"Généralement, les gens expliquent la violence comme le produit d'un manque de maîtrise de soi", explique David Chester, professeur de psychologie sociale de Virginia Commonwealth University. "Dans le feu de l'action, nous échouons souvent à inhiber nos pires impulsions les plus agressives". Mais les travaux du chercheur viennent ébranler cette idée préconçue : l'agressivité peut également être le résultat d'une maîtrise de soi "réussie".
L'agressivité se planifie aussi !
Pour parvenir à cette conclusion, les chercheurs ont étudié le comportement et le psychisme de personnes agressives par le biais d'une méta-analyse des travaux existants sur les sujets en psychologie et neurologie. Contrairement à ce que l'on pourrait penser, leur personnalité ne se caractérise pas par une faible autodiscipline. De plus, les programmes de formation visant à améliorer la maîtrise de soi, n'ont pas réussi à réduire les tendances violentes de ces individus.

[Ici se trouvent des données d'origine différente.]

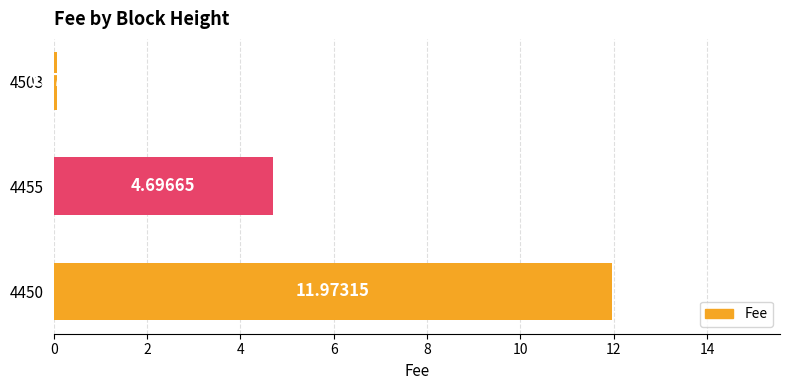

Rank the categories by value from highest to lowest.

4450, 4455, 4503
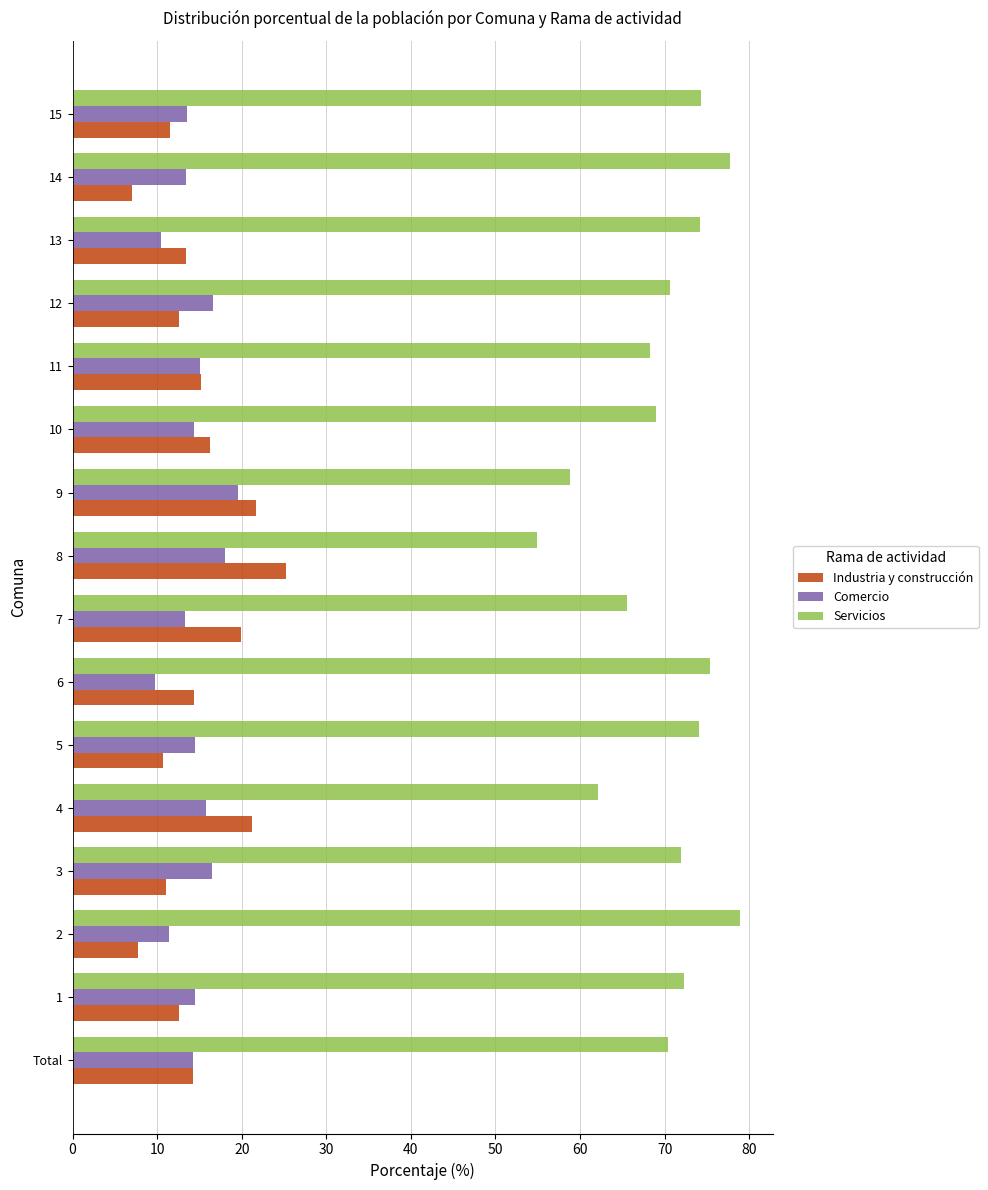

List the series in order of their peak value, highest first.

Servicios, Industria y construcción, Comercio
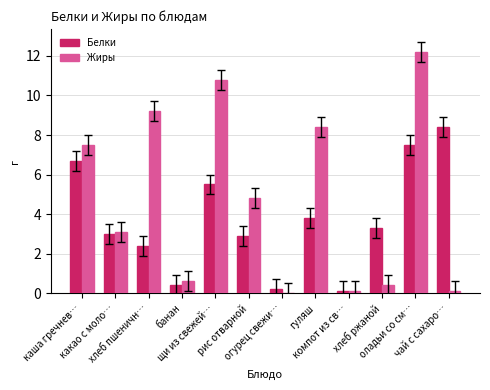

What is the maximum value for Белки?

8.4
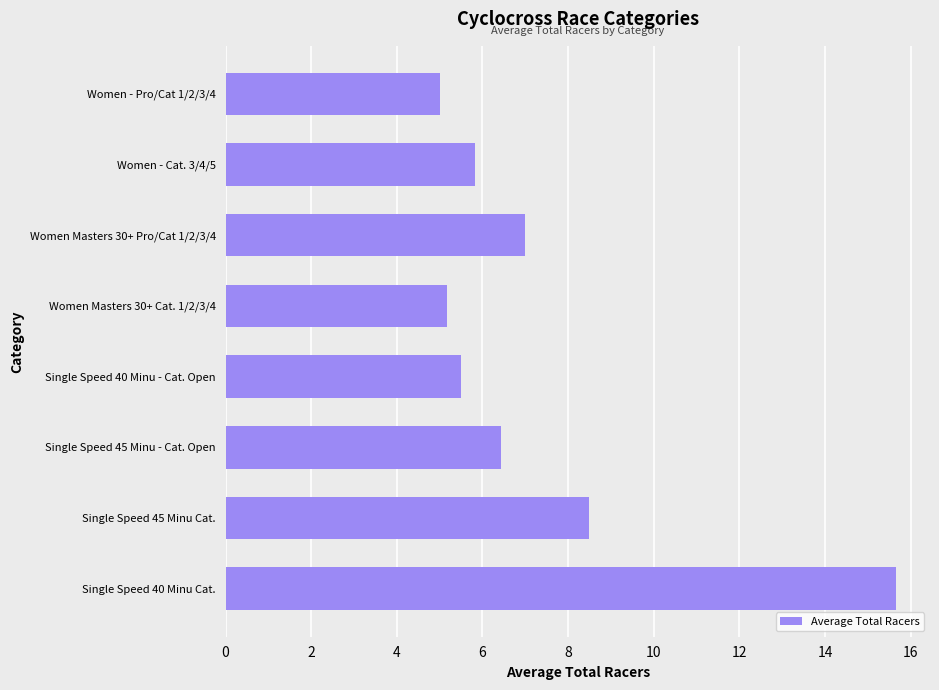

List the labels in order of value, smallest first.

Women - Pro/Cat 1/2/3/4, Women Masters 30+ Cat. 1/2/3/4, Single Speed 40 Minu - Cat. Open, Women - Cat. 3/4/5, Single Speed 45 Minu - Cat. Open, Women Masters 30+ Pro/Cat 1/2/3/4, Single Speed 45 Minu Cat., Single Speed 40 Minu Cat.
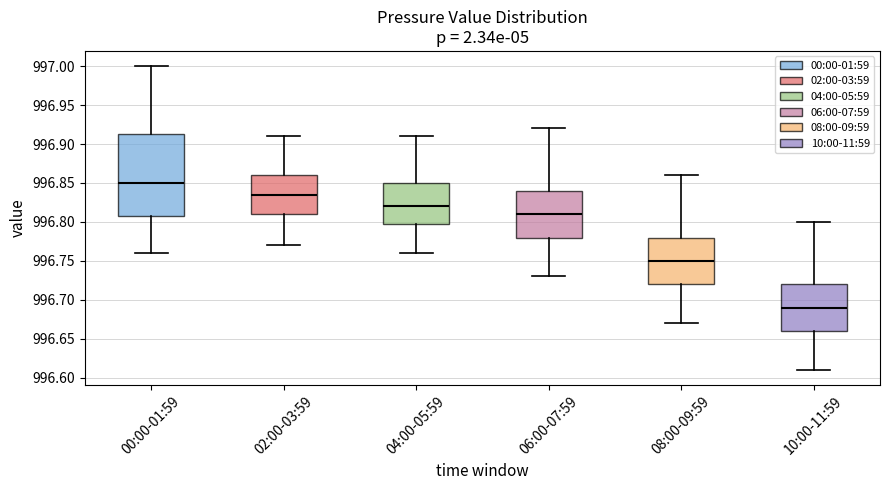

Which box has the lowest median line?

10:00-11:59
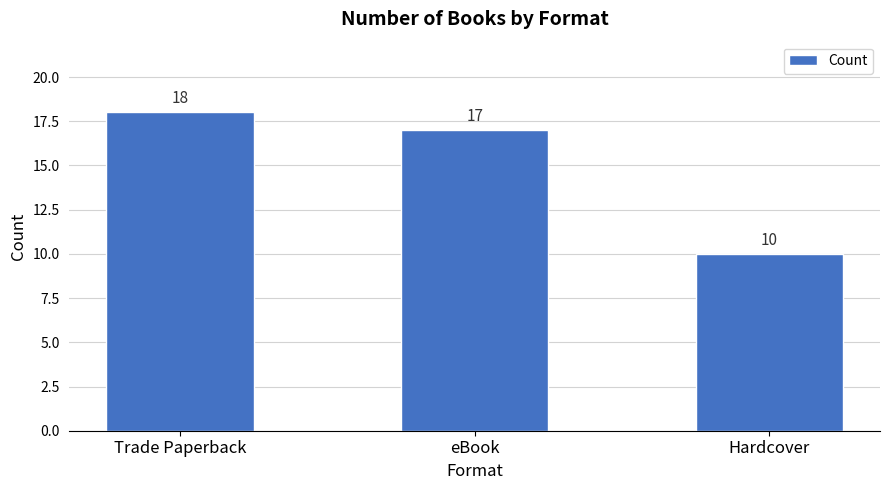

How many values are between 10 and 18?

3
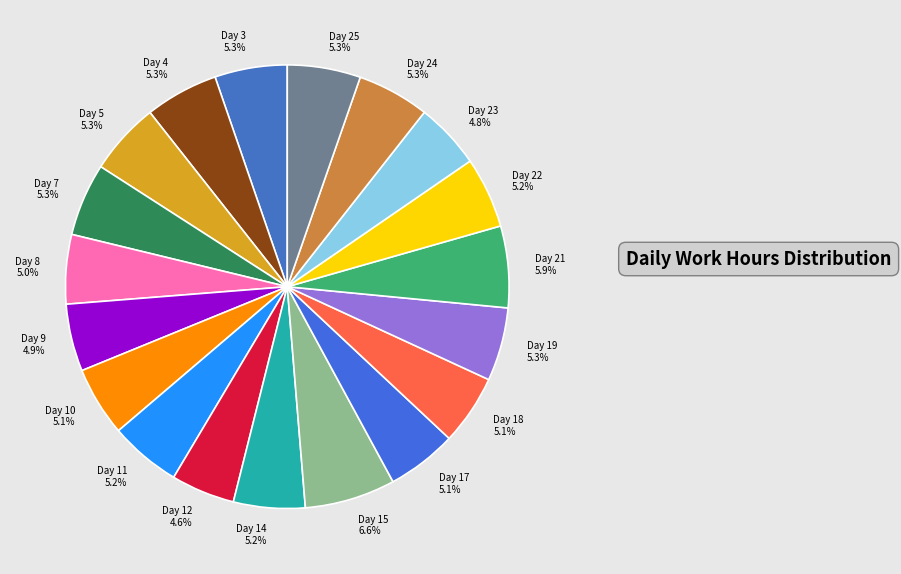

To the nearest percent, what percentage of the pie is Day 12?

5%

"Les personnes vengeresses ont tendance à faire preuve d'une plus grande préméditation de leur comportement et de leur maîtrise de soi. Ce qui leur permet de retarder la satisfaction de la vengeance et d'attendre leur heure pour infliger un maximum de représailles à ceux qui, selon elles, leur ont fait du tort", explique David Chester dans un communiqué. "Même les personnes psychopathes, qui constituent la majorité des personnes qui commettent des infractions violentes, présentent souvent un développement robuste de la maîtrise de soi inhibitrice au cours de leur adolescence", ajoute le psychologue.

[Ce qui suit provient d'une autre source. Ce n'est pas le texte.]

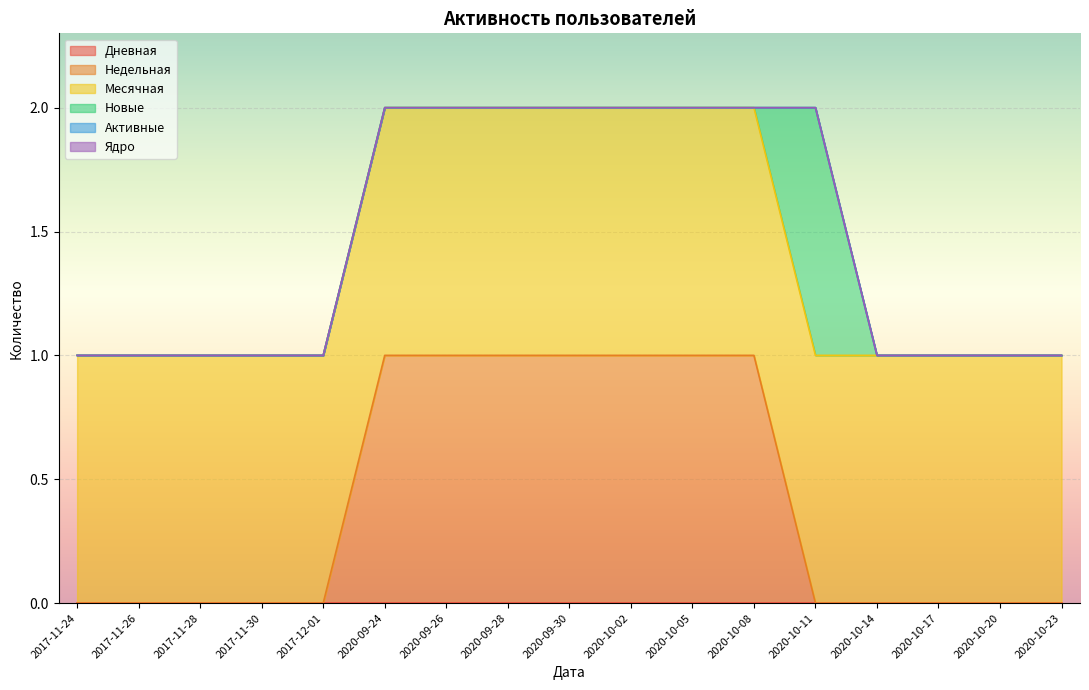

What are all the series names shown in the legend?

Дневная, Недельная, Месячная, Новые, Активные, Ядро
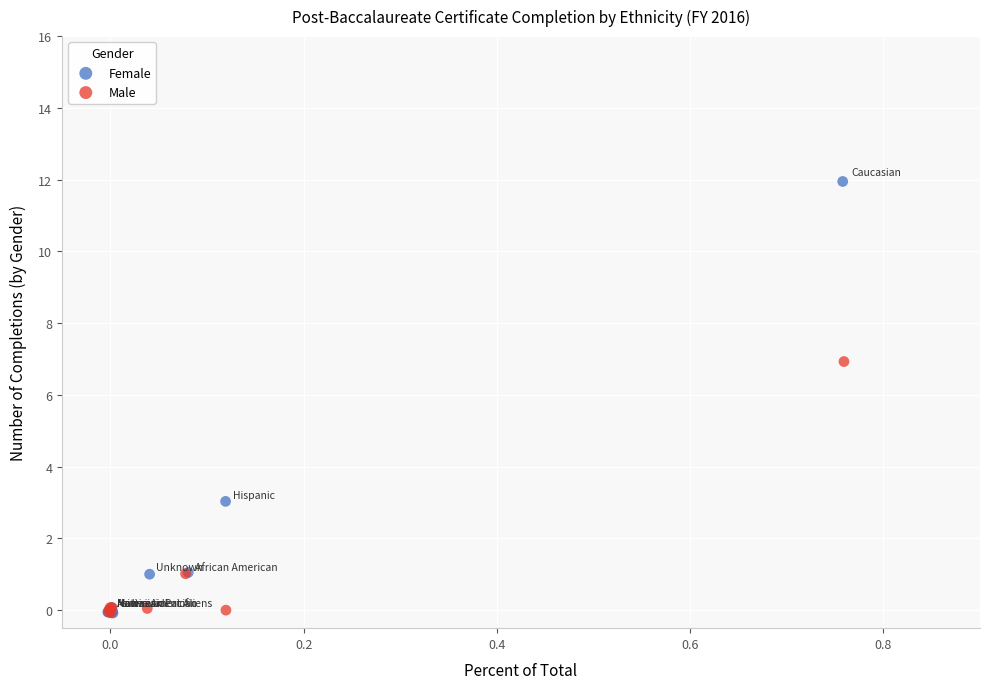

Which series has the largest Y range (max minus min)?

Female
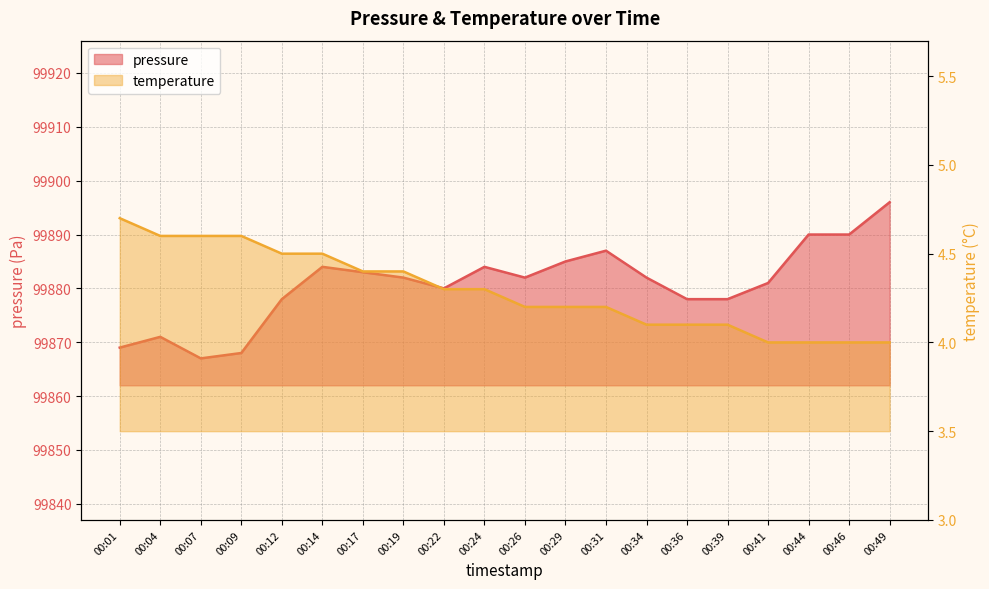

Between 00:29 and 00:39, which series saw the biggest shift?

pressure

Agressivité et contrôle de soi : le cortex préfrontal en cause ?
Une des révélations majeures de cette étude concerne l'activité cérébrale des individus agressifs. Les chercheurs ont découvert qu'un comportement agressif est lié à une activité accrue - et pas seulement réduite - dans le cortex préfrontal du cerveau, zone responsable de la "maîtrise de soi".
"Cet article va à l'encontre d'un récit dominant depuis des décennies dans la recherche sur l'agressivité, selon lequel la violence commence lorsque la maîtrise de soi s'arrête", ajoute le Pr Chester. "Au lieu de cela, il plaide pour une vision plus équilibrée et nuancée dans laquelle la maîtrise de soi peut à la fois limiter et faciliter l'agressivité, selon la personne et la situation."
Repenser la prévention et le traitement des comportements violents
Les conclusions de cette étude soulèvent des questions importantes quant à la manière de prévenir et de traiter les comportements violents. Les scientifiques appellent à "une plus grande prudence dans la mise en œuvre de traitements, de thérapies et d'interventions qui visent à réduire la violence en améliorant la maîtrise de soi".
"De nombreuses interventions cherchent à apprendre aux gens à inhiber leurs impulsions. Mais, cette nouvelle approche de l'agressivité suggère que bien que cela puisse la réduire pour certaines personnes, elle est également susceptible d'augmenter l'agressivité pour d'autres", a précise l'auteur principal de l'article paru dans la revue Social and Personality Psychology Compass début juillet. "En effet, nous apprenons peut-être à certaines personnes comment mettre en œuvre au mieux leurs tendances agressives."
Le Pr Chester et son équipe prévoient de continuer à explorer les questions relatives à l'agressivité et à la maîtrise de soi dans de nouvelles études afin de mieux comprendre les mécanismes en place.